DATASET RECORDS >>
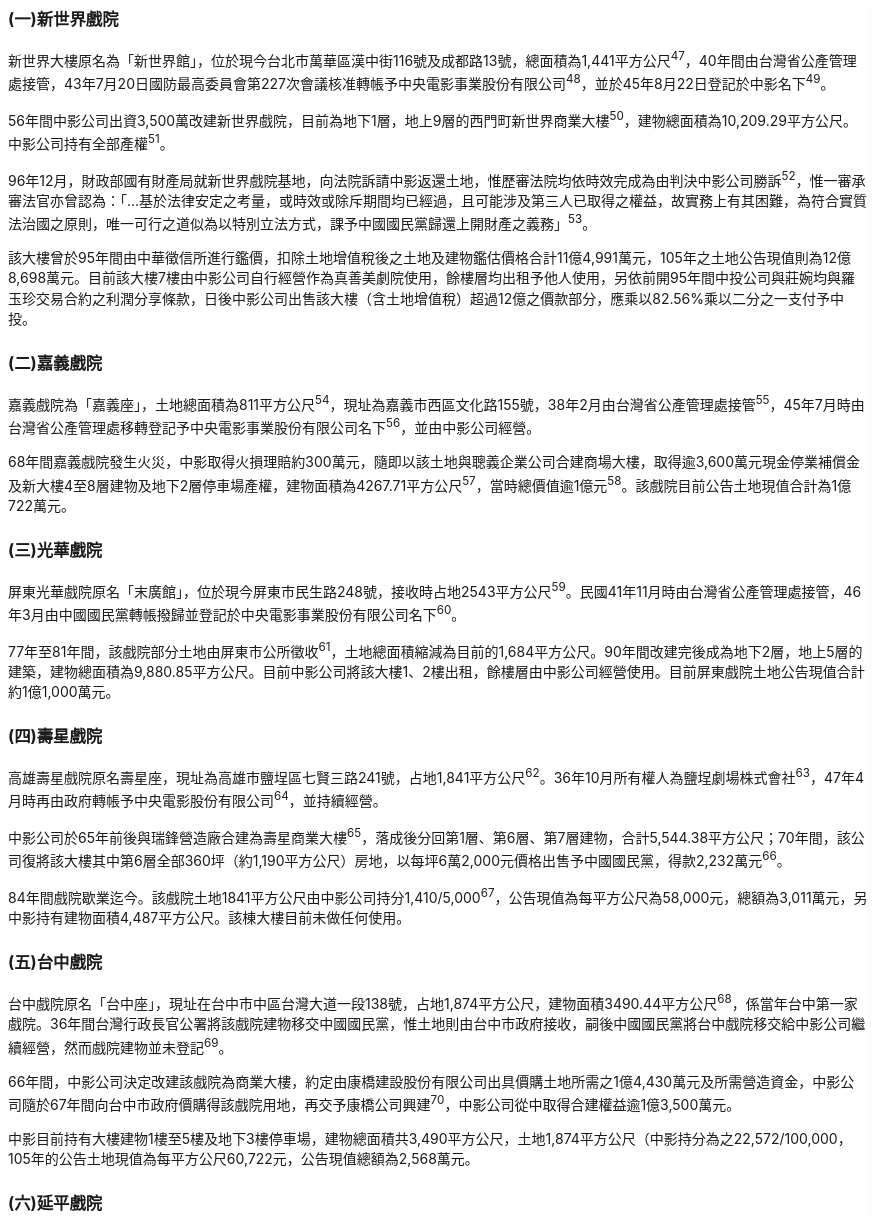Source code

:   </tbody>
</table>

### (一)新世界戲院

新世界大樓原名為「新世界館」，位於現今台北市萬華區漢中街116號及成都路13號，總面積為1,441平方公尺<sup>47</sup>，40年間由台灣省公產管理處接管，43年7月20日國防最高委員會第227次會議核准轉帳予中央電影事業股份有限公司<sup>48</sup>，並於45年8月22日登記於中影名下<sup>49</sup>。

56年間中影公司出資3,500萬改建新世界戲院，目前為地下1層，地上9層的西門町新世界商業大樓<sup>50</sup>，建物總面積為10,209.29平方公尺。中影公司持有全部產權<sup>51</sup>。

96年12月，財政部國有財產局就新世界戲院基地，向法院訴請中影返還土地，惟歷審法院均依時效完成為由判決中影公司勝訴<sup>52</sup>，惟一審承審法官亦曾認為：「...基於法律安定之考量，或時效或除斥期間均已經過，且可能涉及第三人已取得之權益，故實務上有其困難，為符合實質法治國之原則，唯一可行之道似為以特別立法方式，課予中國國民黨歸還上開財產之義務」<sup>53</sup>。

該大樓曾於95年間由中華徵信所進行鑑價，扣除土地增值稅後之土地及建物鑑估價格合計11億4,991萬元，105年之土地公告現值則為12億8,698萬元。目前該大樓7樓由中影公司自行經營作為真善美劇院使用，餘樓層均出租予他人使用，另依前開95年間中投公司與莊婉均與羅玉珍交易合約之利潤分享條款，日後中影公司出售該大樓（含土地增值稅）超過12億之價款部分，應乘以82.56%乘以二分之一支付予中投。

### (二)嘉義戲院

嘉義戲院為「嘉義座」，土地總面積為811平方公尺<sup>54</sup>，現址為嘉義市西區文化路155號，38年2月由台灣省公產管理處接管<sup>55</sup>，45年7月時由台灣省公產管理處移轉登記予中央電影事業股份有限公司名下<sup>56</sup>，並由中影公司經營。

68年間嘉義戲院發生火災，中影取得火損理賠約300萬元，隨即以該土地與聰義企業公司合建商場大樓，取得逾3,600萬元現金停業補償金及新大樓4至8層建物及地下2層停車場產權，建物面積為4267.71平方公尺<sup>57</sup>，當時總價值逾1億元<sup>58</sup>。該戲院目前公告土地現值合計為1億722萬元。

### (三)光華戲院

屏東光華戲院原名「末廣館」，位於現今屏東市民生路248號，接收時占地2543平方公尺<sup>59</sup>。民國41年11月時由台灣省公產管理處接管，46年3月由中國國民黨轉帳撥歸並登記於中央電影事業股份有限公司名下<sup>60</sup>。

77年至81年間，該戲院部分土地由屏東市公所徵收<sup>61</sup>，土地總面積縮減為目前的1,684平方公尺。90年間改建完後成為地下2層，地上5層的建築，建物總面積為9,880.85平方公尺。目前中影公司將該大樓1、2樓出租，餘樓層由中影公司經營使用。目前屏東戲院土地公告現值合計約1億1,000萬元。

### (四)壽星戲院

高雄壽星戲院原名壽星座，現址為高雄市鹽埕區七賢三路241號，占地1,841平方公尺<sup>62</sup>。36年10月所有權人為鹽埕劇場株式會社<sup>63</sup>，47年4月時再由政府轉帳予中央電影股份有限公司<sup>64</sup>，並持續經營。

中影公司於65年前後與瑞鋒營造廠合建為壽星商業大樓<sup>65</sup>，落成後分回第1層、第6層、第7層建物，合計5,544.38平方公尺；70年間，該公司復將該大樓其中第6層全部360坪（約1,190平方公尺）房地，以每坪6萬2,000元價格出售予中國國民黨，得款2,232萬元<sup>66</sup>。

84年間戲院歇業迄今。該戲院土地1841平方公尺由中影公司持分1,410/5,000<sup>67</sup>，公告現值為每平方公尺為58,000元，總額為3,011萬元，另中影持有建物面積4,487平方公尺。該棟大樓目前未做任何使用。

### (五)台中戲院

台中戲院原名「台中座」，現址在台中市中區台灣大道一段138號，占地1,874平方公尺，建物面積3490.44平方公尺<sup>68</sup>，係當年台中第一家戲院。36年間台灣行政長官公署將該戲院建物移交中國國民黨，惟土地則由台中市政府接收，嗣後中國國民黨將台中戲院移交給中影公司繼續經營，然而戲院建物並未登記<sup>69</sup>。

66年間，中影公司決定改建該戲院為商業大樓，約定由康橋建設股份有限公司出具價購土地所需之1億4,430萬元及所需營造資金，中影公司隨於67年間向台中市政府價購得該戲院用地，再交予康橋公司興建<sup>70</sup>，中影公司從中取得合建權益逾1億3,500萬元。

中影目前持有大樓建物1樓至5樓及地下3樓停車場，建物總面積共3,490平方公尺，土地1,874平方公尺（中影持分為之22,572/100,000，105年的公告土地現值為每平方公尺60,722元，公告現值總額為2,568萬元。

### (六)延平戲院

WORK ORDER >> Print every entry exactly as written, without the pictures.

ANSWER TO THIS TASK >>
Source code

:   </tbody>
</table>

### (一)新世界戲院

新世界大樓原名為「新世界館」，位於現今台北市萬華區漢中街116號及成都路13號，總面積為1,441平方公尺<sup>47</sup>，40年間由台灣省公產管理處接管，43年7月20日國防最高委員會第227次會議核准轉帳予中央電影事業股份有限公司<sup>48</sup>，並於45年8月22日登記於中影名下<sup>49</sup>。

56年間中影公司出資3,500萬改建新世界戲院，目前為地下1層，地上9層的西門町新世界商業大樓<sup>50</sup>，建物總面積為10,209.29平方公尺。中影公司持有全部產權<sup>51</sup>。

96年12月，財政部國有財產局就新世界戲院基地，向法院訴請中影返還土地，惟歷審法院均依時效完成為由判決中影公司勝訴<sup>52</sup>，惟一審承審法官亦曾認為：「...基於法律安定之考量，或時效或除斥期間均已經過，且可能涉及第三人已取得之權益，故實務上有其困難，為符合實質法治國之原則，唯一可行之道似為以特別立法方式，課予中國國民黨歸還上開財產之義務」<sup>53</sup>。

該大樓曾於95年間由中華徵信所進行鑑價，扣除土地增值稅後之土地及建物鑑估價格合計11億4,991萬元，105年之土地公告現值則為12億8,698萬元。目前該大樓7樓由中影公司自行經營作為真善美劇院使用，餘樓層均出租予他人使用，另依前開95年間中投公司與莊婉均與羅玉珍交易合約之利潤分享條款，日後中影公司出售該大樓（含土地增值稅）超過12億之價款部分，應乘以82.56%乘以二分之一支付予中投。

### (二)嘉義戲院

嘉義戲院為「嘉義座」，土地總面積為811平方公尺<sup>54</sup>，現址為嘉義市西區文化路155號，38年2月由台灣省公產管理處接管<sup>55</sup>，45年7月時由台灣省公產管理處移轉登記予中央電影事業股份有限公司名下<sup>56</sup>，並由中影公司經營。

68年間嘉義戲院發生火災，中影取得火損理賠約300萬元，隨即以該土地與聰義企業公司合建商場大樓，取得逾3,600萬元現金停業補償金及新大樓4至8層建物及地下2層停車場產權，建物面積為4267.71平方公尺<sup>57</sup>，當時總價值逾1億元<sup>58</sup>。該戲院目前公告土地現值合計為1億722萬元。

### (三)光華戲院

屏東光華戲院原名「末廣館」，位於現今屏東市民生路248號，接收時占地2543平方公尺<sup>59</sup>。民國41年11月時由台灣省公產管理處接管，46年3月由中國國民黨轉帳撥歸並登記於中央電影事業股份有限公司名下<sup>60</sup>。

77年至81年間，該戲院部分土地由屏東市公所徵收<sup>61</sup>，土地總面積縮減為目前的1,684平方公尺。90年間改建完後成為地下2層，地上5層的建築，建物總面積為9,880.85平方公尺。目前中影公司將該大樓1、2樓出租，餘樓層由中影公司經營使用。目前屏東戲院土地公告現值合計約1億1,000萬元。

### (四)壽星戲院

高雄壽星戲院原名壽星座，現址為高雄市鹽埕區七賢三路241號，占地1,841平方公尺<sup>62</sup>。36年10月所有權人為鹽埕劇場株式會社<sup>63</sup>，47年4月時再由政府轉帳予中央電影股份有限公司<sup>64</sup>，並持續經營。

中影公司於65年前後與瑞鋒營造廠合建為壽星商業大樓<sup>65</sup>，落成後分回第1層、第6層、第7層建物，合計5,544.38平方公尺；70年間，該公司復將該大樓其中第6層全部360坪（約1,190平方公尺）房地，以每坪6萬2,000元價格出售予中國國民黨，得款2,232萬元<sup>66</sup>。

84年間戲院歇業迄今。該戲院土地1841平方公尺由中影公司持分1,410/5,000<sup>67</sup>，公告現值為每平方公尺為58,000元，總額為3,011萬元，另中影持有建物面積4,487平方公尺。該棟大樓目前未做任何使用。

### (五)台中戲院

台中戲院原名「台中座」，現址在台中市中區台灣大道一段138號，占地1,874平方公尺，建物面積3490.44平方公尺<sup>68</sup>，係當年台中第一家戲院。36年間台灣行政長官公署將該戲院建物移交中國國民黨，惟土地則由台中市政府接收，嗣後中國國民黨將台中戲院移交給中影公司繼續經營，然而戲院建物並未登記<sup>69</sup>。

66年間，中影公司決定改建該戲院為商業大樓，約定由康橋建設股份有限公司出具價購土地所需之1億4,430萬元及所需營造資金，中影公司隨於67年間向台中市政府價購得該戲院用地，再交予康橋公司興建<sup>70</sup>，中影公司從中取得合建權益逾1億3,500萬元。

中影目前持有大樓建物1樓至5樓及地下3樓停車場，建物總面積共3,490平方公尺，土地1,874平方公尺（中影持分為之22,572/100,000，105年的公告土地現值為每平方公尺60,722元，公告現值總額為2,568萬元。

### (六)延平戲院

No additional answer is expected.